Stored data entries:
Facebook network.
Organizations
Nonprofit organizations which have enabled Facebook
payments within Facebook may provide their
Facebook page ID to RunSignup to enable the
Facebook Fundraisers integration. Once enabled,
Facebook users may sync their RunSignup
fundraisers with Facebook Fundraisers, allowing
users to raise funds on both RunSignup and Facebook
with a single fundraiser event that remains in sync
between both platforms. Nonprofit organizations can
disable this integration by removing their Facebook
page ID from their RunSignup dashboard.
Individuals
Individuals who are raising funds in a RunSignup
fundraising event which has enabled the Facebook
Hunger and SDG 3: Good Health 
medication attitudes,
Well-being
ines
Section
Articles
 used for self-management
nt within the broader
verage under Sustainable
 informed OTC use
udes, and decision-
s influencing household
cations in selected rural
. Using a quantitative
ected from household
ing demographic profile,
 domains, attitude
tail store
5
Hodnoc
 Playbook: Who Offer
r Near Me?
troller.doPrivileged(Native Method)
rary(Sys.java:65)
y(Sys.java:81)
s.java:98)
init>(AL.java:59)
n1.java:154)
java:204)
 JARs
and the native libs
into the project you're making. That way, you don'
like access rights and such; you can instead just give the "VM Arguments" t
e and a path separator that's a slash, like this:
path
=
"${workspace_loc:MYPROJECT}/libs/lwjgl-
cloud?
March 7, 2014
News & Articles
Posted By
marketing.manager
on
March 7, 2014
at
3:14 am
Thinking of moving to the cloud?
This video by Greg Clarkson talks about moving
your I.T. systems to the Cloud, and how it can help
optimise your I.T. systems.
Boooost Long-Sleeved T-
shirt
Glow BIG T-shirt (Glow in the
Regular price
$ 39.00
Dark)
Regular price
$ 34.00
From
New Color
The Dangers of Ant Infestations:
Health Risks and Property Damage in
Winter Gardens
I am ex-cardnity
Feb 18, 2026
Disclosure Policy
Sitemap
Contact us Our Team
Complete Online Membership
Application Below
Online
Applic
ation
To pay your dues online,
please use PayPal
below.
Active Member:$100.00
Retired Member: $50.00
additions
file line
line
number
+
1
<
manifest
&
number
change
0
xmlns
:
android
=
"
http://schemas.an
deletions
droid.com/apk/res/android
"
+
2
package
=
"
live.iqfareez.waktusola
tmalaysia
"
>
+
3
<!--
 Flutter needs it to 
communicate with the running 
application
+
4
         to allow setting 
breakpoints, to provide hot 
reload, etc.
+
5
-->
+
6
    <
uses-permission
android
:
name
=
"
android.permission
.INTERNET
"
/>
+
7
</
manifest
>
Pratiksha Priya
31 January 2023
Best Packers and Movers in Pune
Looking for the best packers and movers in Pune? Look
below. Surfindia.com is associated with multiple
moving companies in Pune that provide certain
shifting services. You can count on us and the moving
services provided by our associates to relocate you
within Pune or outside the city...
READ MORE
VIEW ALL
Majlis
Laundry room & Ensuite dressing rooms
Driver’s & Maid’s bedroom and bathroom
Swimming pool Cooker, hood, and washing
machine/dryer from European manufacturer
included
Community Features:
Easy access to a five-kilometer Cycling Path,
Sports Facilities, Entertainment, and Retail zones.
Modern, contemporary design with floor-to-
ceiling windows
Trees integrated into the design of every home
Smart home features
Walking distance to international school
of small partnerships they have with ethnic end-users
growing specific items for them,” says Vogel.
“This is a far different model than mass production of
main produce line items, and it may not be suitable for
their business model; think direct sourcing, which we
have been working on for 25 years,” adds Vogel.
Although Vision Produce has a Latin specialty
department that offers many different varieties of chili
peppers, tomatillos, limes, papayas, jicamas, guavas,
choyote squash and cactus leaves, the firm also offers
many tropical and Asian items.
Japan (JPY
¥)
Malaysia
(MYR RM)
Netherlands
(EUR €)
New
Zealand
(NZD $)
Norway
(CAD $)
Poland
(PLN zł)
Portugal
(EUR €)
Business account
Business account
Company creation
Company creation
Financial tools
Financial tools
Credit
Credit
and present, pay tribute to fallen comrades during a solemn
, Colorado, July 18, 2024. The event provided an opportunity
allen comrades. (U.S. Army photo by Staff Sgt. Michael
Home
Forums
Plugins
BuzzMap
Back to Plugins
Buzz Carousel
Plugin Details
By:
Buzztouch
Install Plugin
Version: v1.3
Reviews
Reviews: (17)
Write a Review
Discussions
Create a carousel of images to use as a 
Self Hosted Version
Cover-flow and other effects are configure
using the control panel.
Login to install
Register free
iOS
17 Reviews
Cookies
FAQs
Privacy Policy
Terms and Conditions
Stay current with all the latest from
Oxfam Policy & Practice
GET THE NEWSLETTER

Task to carry out: For each line in the data that holds the word "comrades", copy the line.

Answer space:
and present, pay tribute to fallen comrades during a solemn
allen comrades. (U.S. Army photo by Staff Sgt. Michael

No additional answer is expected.